Not all neutrons that are released during the fission of uranium-235 will trigger new reactions. To trigger a reaction, the neutron must strike at another nucleus. Some neutrons will not strike any nuclei. Some neutrons will strike non-fissile nuclei. Neutrons also need to be at a range of relatively low speeds to trigger fission. Most of the neutrons that are produced will be too fast. For these reasons, even with a fissile substance, a chain reaction will not always occur. The minimum mass of fissile substance that can sustain a chain reaction is called the critical mass. If there is subcritical mass, the amount of fissile material is insufficient to sustain a chain reaction. The term critical mass depends on many factors, including temperature, purity, and shape of the fissile material.

Heavy elements, like uranium-235, undergo spontaneous fission. Spontaneous fission is a form of radioactive decay. In subcritical masses, the neutrons produced by the spontaneous fission will not trigger a chain reaction. In a supercritical mass, the amount of fissile material is sufficient to start a chain reaction resulting from spontaneous fission. A supercritical mass will undergo a chain reaction on its own.

Nuclear Reactors

A nuclear reactor uses a nuclear reaction at a controlled rate to generate heat that is converted to produce electricity.

In a nuclear reactor, a nuclear reaction occurs at a controlled rate. The nuclear reaction produces heat, which is eventually converted to electricity. A nuclear power plant has four basic elements: fuel, control rods, moderator, and coolant.

Nuclear reactors use material that is fissile, which means it contains nuclides that can undergo a nuclear chain reaction, like uranium-235, as fuel. Uranium-235 is an uncommon isotope of uranium. The most commonly occurring isotope (nuclei with the same number of protons but different numbers of neutrons) of uranium is uranium-238, which is not fissile. Uranium-235 is less than 1% of a sample of uranium found in nature. Uranium fuel must be first enhanced, typically to 3–5% uranium-235 content, before it is used as a fuel.

A control rod is a rod that can be inserted into a nuclear reactor to capture neutrons and slow down the rate of a chain reaction. Control rods are made from an isotope with a high chance of neutron capture. Isotopes of cadmium or boron are often used. The rods are physically immersed into the nuclear reaction where they capture free neutrons, slowing down the reaction. It is possible to stop the nuclear reaction entirely by inserting more control rods.
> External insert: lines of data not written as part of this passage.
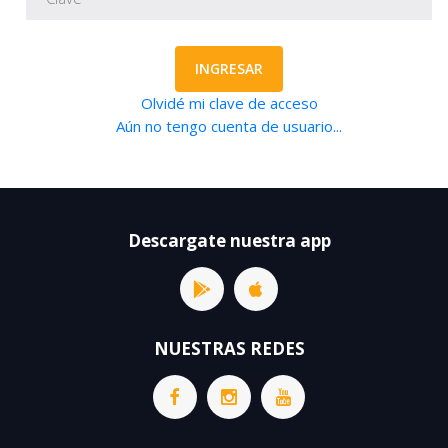
INGRESAR
Olvidé mi clave de acceso
Aún no tengo cuenta de usuario...
Descargate nuestra app
NUESTRAS REDES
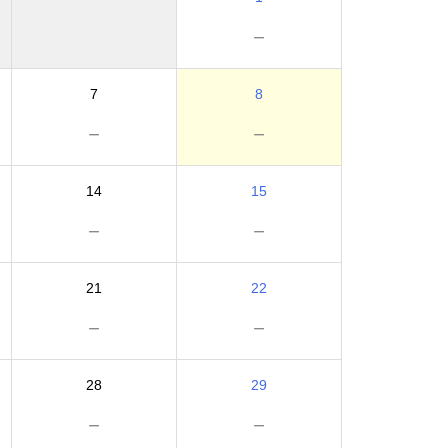
－
7
8
－
－
14
15
－
－
21
22
－
－
28
29
－
－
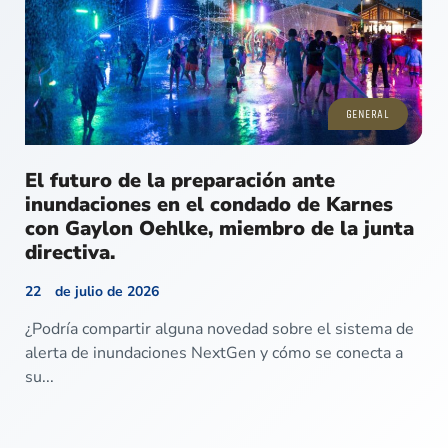
GENERAL
El futuro de la preparación ante
inundaciones en el condado de Karnes
con Gaylon Oehlke, miembro de la junta
directiva.
22 de julio de 2026
¿Podría compartir alguna novedad sobre el sistema de
alerta de inundaciones NextGen y cómo se conecta a
su...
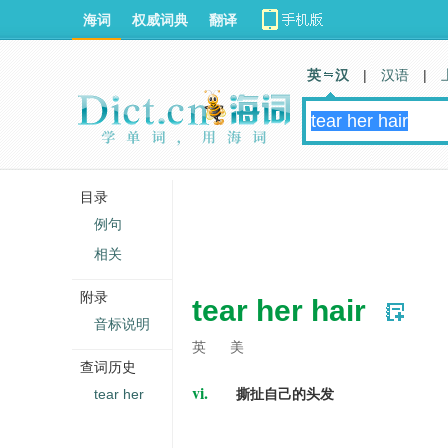
海词
权威词典
翻译
英 汉
|
汉语
|
目录
例句
相关
附录
tear her hair
音标说明
英
美
查词历史
vi.
tear her
撕扯自己的头发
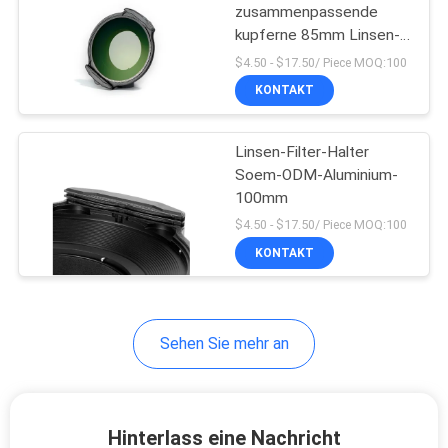
zusammenpassende
kupferne 85mm Linsen-
6
Filter-Halter
$4.50 - $17.50/ Piece MOQ:100
KONTAKT
Filter ND1000
Linsen-Filter-Halter
Soem-ODM-Aluminium-
100mm
$4.50 - $17.50/ Piece MOQ:100
KONTAKT
11
Neutraler Nachtfilter
Sehen Sie mehr an
Hinterlass eine Nachricht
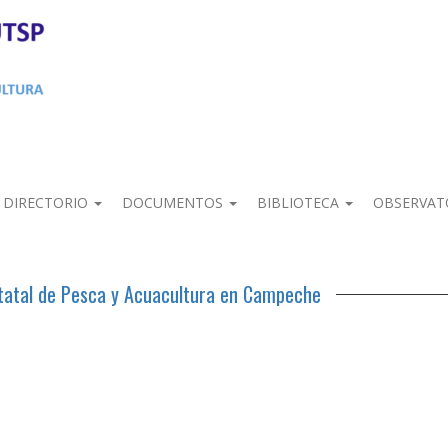
DIRECTORIO
DOCUMENTOS
BIBLIOTECA
OBSERVAT
statal de Pesca y Acuacultura en Campeche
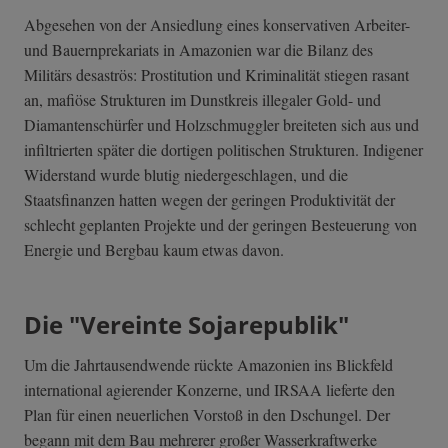
Abgesehen von der Ansiedlung eines konservativen Arbeiter-
und Bauernprekariats in Amazonien war die Bilanz des
Militärs desaströs: Prostitution und Kriminalität stiegen rasant
an, mafiöse Strukturen im Dunstkreis illegaler Gold- und
Diamantenschürfer und Holzschmuggler breiteten sich aus und
infiltrierten später die dortigen politischen Strukturen. Indigener
Widerstand wurde blutig niedergeschlagen, und die
Staatsfinanzen hatten wegen der geringen Produktivität der
schlecht geplanten Projekte und der geringen Besteuerung von
Energie und Bergbau kaum etwas davon.
Die "Vereinte Sojarepublik"
Um die Jahrtausendwende rückte Amazonien ins Blickfeld
international agierender Konzerne, und IRSAA lieferte den
Plan für einen neuerlichen Vorstoß in den Dschungel. Der
begann mit dem Bau mehrerer großer Wasserkraftwerke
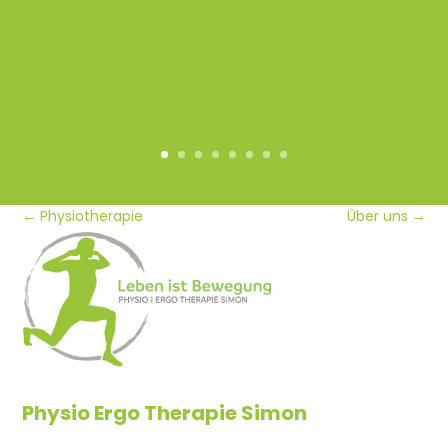
.
←
Physiotherapie
Über uns
→
Physio Ergo Therapie Simon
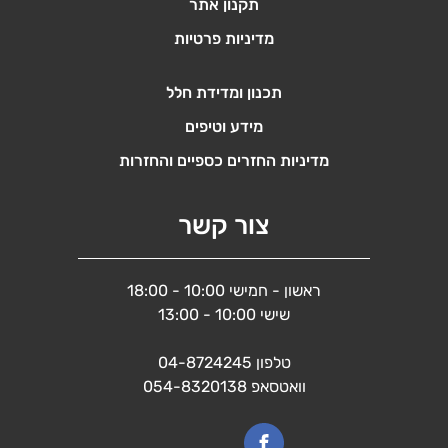
תקנון אתר
מדיניות פרטיות
תכנון ומדידת חלל
מידע וטיפים
מדיניות החזרים כספיים והחזרות
צור קשר
ראשון - חמישי 10:00 - 18:00
שישי 10:00 - 13:00
טלפון
04-8724245
וואטסאפ
054-8320138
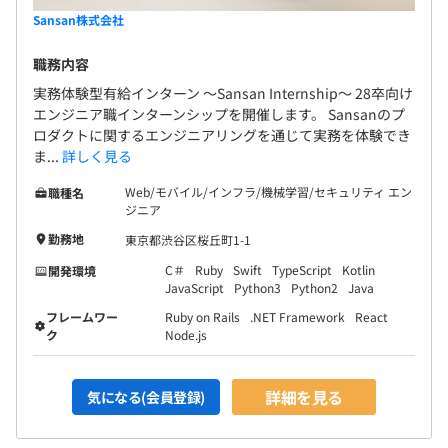
Eightで交換したデジタル名刺は、昇進・異動・転職
Sansan株式会社
などの情報が自動で更新されるので、相手の近況を
職務内容
スマートに把握できます。Eightはデジタル名刺の提
供を通じて、これまで培ってきた人脈を活かしたビ
実務体験型有給インターン 〜Sansan Internship〜 28卒向け
エンジニア職インターンシップを開催します。 Sansanのプ
ジネス機会を創出します。
ロダクトに関するエンジニアリングを通じて実務を体験でき
ま...
詳しく見る
Web/モバイル/インフラ/機械学習/セキュリティ エン
職種名
ジニア
勤務地
東京都渋谷区桜丘町1-1
C＃
Ruby
Swift
TypeScript
Kotlin
開発環境
JavaScript
Python3
Python2
Java
フレームワー
Ruby on Rails
.NET Framework
React
ク
Node.js
詳細を見る
気になる(会員登録)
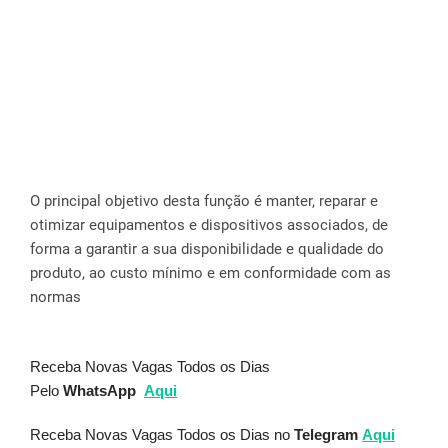
O
principal objetivo
desta função é
manter, reparar e
otimizar equipamentos e dispositivos associados, de
forma a garantir a sua disponibilidade e qualidade do
produto, ao custo mínimo e em conformidade com as
normas
Receba Novas Vagas Todos os Dias
Pelo
WhatsApp
Aqui
Receba Novas Vagas Todos os Dias no
Telegram
Aqui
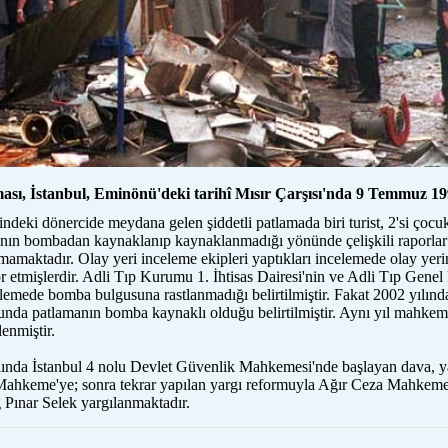
ması, İstanbul, Eminönü'deki tarihî Mısır Çarşısı'nda 9 Temmuz 1
umadasi.com
şindeki dönercide meydana gelen şiddetli patlamada biri turist, 2'si çocu
anın bombadan kaynaklanıp kaynaklanmadığı yönünde çelişkili raporla
nmamaktadır. Olay yeri inceleme ekipleri yaptıkları incelemede olay yer
or etmişlerdir. Adli Tıp Kurumu 1. İhtisas Dairesi'nin ve Adli Tıp Genel 
lemede bomba bulgusuna rastlanmadığı belirtilmiştir. Fakat 2002 yılın
runda patlamanın bomba kaynaklı olduğu belirtilmiştir. Aynı yıl mahke
enmiştir.
ılında İstanbul 4 nolu Devlet Güvenlik Mahkemesi'nde başlayan dava, y
 Mahkeme'ye; sonra tekrar yapılan yargı reformuyla Ağır Ceza Mahkemes
 Pınar Selek yargılanmaktadır.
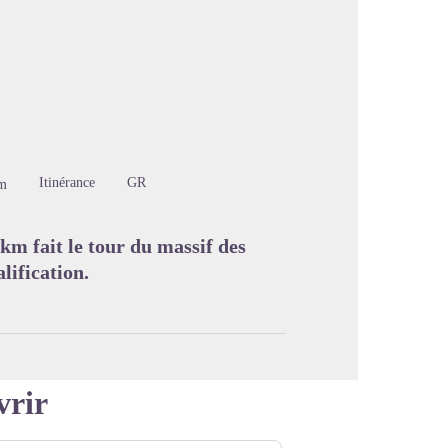
image en plein écran
Itinérance
GR
m
km fait le tour du massif des
lification.
vrir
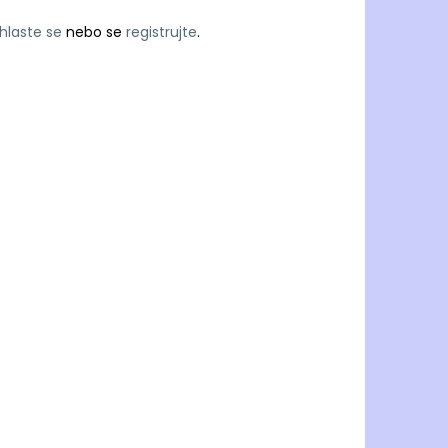
ihlaste se
nebo se
registrujte
.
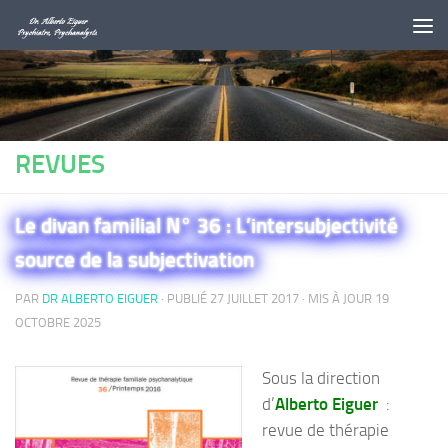
Au dessous du contenu
REVUES
Le divan familial N° 36 : L’intersubjectivité
source de la subjectivation
PAR
DR ALBERTO EIGUER
· PUBLIÉ
27 JUILLET 2017
· MIS À JOUR
19
OCTOBRE 2025
Sous la direction
d’
Alberto Eiguer
:
revue de thérapie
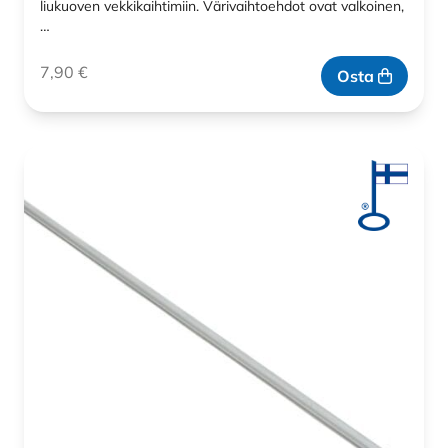
liukuoven vekkikaihtimiin. Värivaihtoehdot ovat valkoinen,
…
7,90
€
Osta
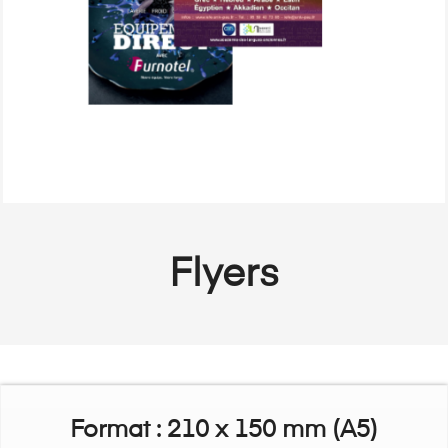
Flyers
Format : 210 x 150 mm (A5)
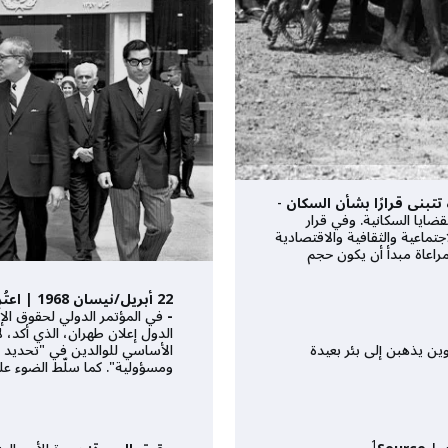
-
ضايا السكانية. وفي قرار
تماعية والثقافية والاقتصادية
راعاة مبدأ أن يكون حجم
22 أبريل/
-
في المؤتمر الدولي لحقوق الإ
الدول إعلان طهران، الذي أكد، 
ين يذهبن إلى بئر بعيدة
الأساسي للوالدين في "تحديد عد
ومسؤولية". كما سلّط الضوء على
1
A neutron moderator is a substance in a nuclear reactor that slows down fast neutrons, enabling them to initiate nuclear reactions. In most nuclear reactors in the United States, the neutron moderator is water. Neutrons collide with water nuclei, which causes the neutrons to slow down. The moderator becomes hot during the nuclear reaction, and this heat is transferred out of the system to produce electricity. Some reactor designs use other substances, such as molten sodium, as the moderator.

The coolant is responsible for cooling the moderator by transferring the heat out of the system. The coolant is often water. The water is heated to produce superheated steam that is used to rotate a turbine. The steam is then condensed and cooled further by a secondary cooling system before being cycled to cool the moderator again.

Pressurized-Water Nuclear Reactor

A nuclear power plant uses heat from nuclear reactions to run a turbine, which generates electricity.
The main reactor and the moderator are radioactive. They are kept in a structure, which is commonly a building, called a containment system, that shields against radiation and contains the main reactor and the moderator of a nuclear reactor.